L'archipel a été entrevu dès 1568 par l'Espagnol Alvaro de Mendana lors de son premier voyage. Dans la seconde moitié du xixe siècle, il a subi les razzias des « négriers » chiliens et péruviens à la recherche de main-d'œuvre pour les mines et l'exploitation du guano. Ces prélèvements massifs menacèrent d'extinction les populations insulaires, décimées de surcroît par l'irruption de maladies nouvelles. L'établissement d'un protectorat britannique sous le nom d'îles Ellice en 1892 l'a ensuite préservé des prédateurs chiliens et péruviens et, en 1916, les Ellice ont rejoint les îles Gilbert dans le cadre d'une colonie des Gilbert et Ellice.

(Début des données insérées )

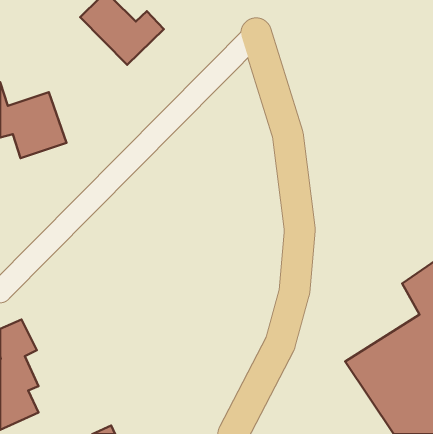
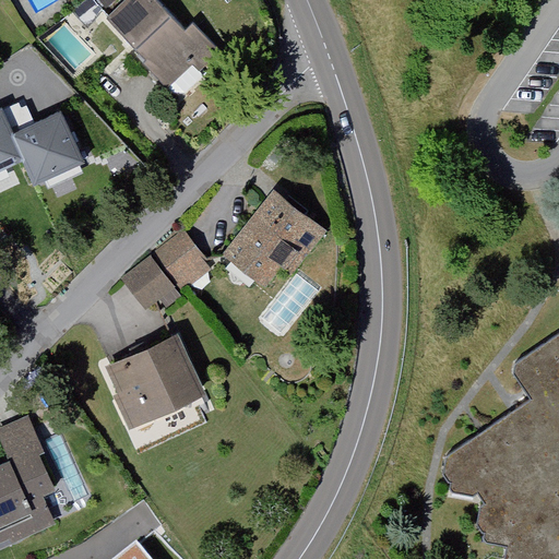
building: none -> [216,185,323,294]
building: none -> [118,228,213,318]
building: none -> [100,331,199,427]

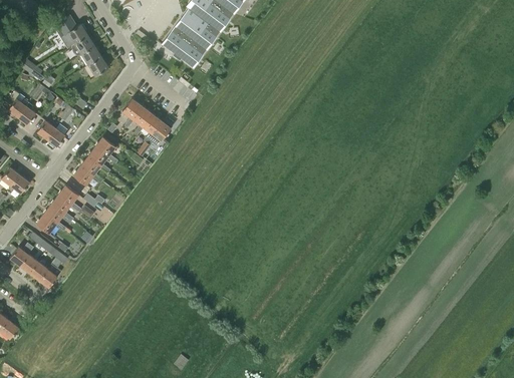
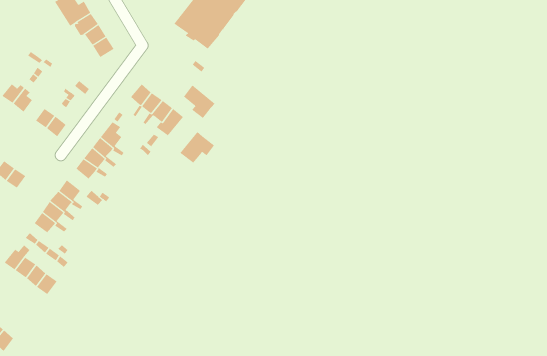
building: none -> [183,85,215,119]
building: none -> [179,131,215,164]

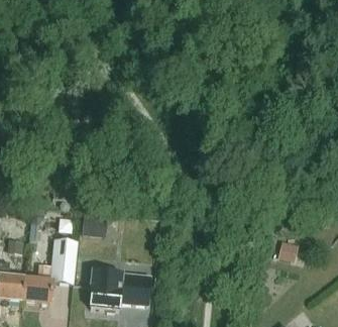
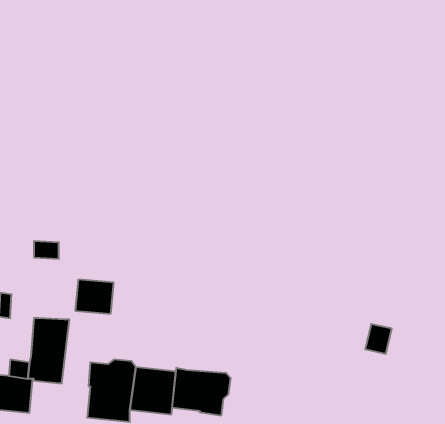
building: none -> [172,368,230,416]

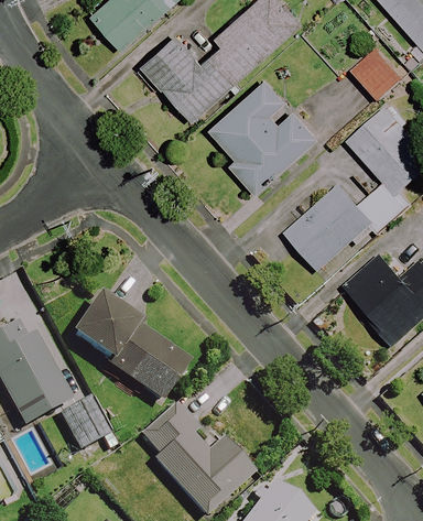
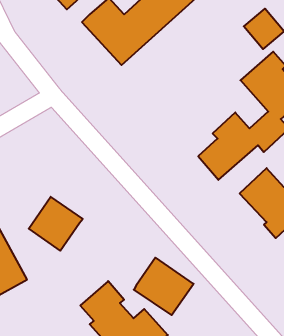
building: [208,78,317,193] -> none
building: [109,327,187,402] -> [134,258,194,315]
building: [58,399,108,451] -> none

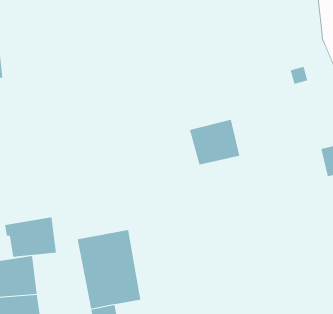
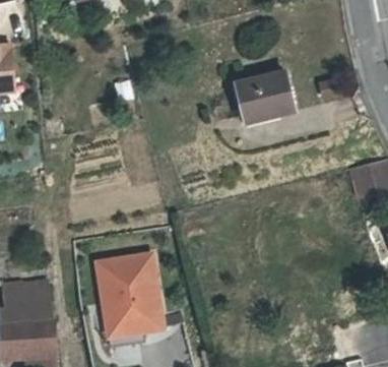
building: [189,119,240,165] -> [238,72,292,121]
building: [4,216,56,257] -> none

La Seconde Guerre mondiale amena en 1942 d'importantes troupes américaines aux Ellice pour faire face à la pénétration japonaise dans les Gilbert. La décolonisation commença avec un référendum qui, en 1974, décida la séparation d'avec les Gilbert (pour cause d'incompatibilité ethnique entre les Polynésiens de Tuvalu et les Micronésiens des Gilbert), suivi en 1978 par une accession à l'indépendance au sein du Commonwealth et l'adoption du dollar australien comme monnaie. Les relations avec le monde extérieur se font pour l'essentiel par le port de Funafuti, où un wharf en eau profonde a été mis en service dès 1980.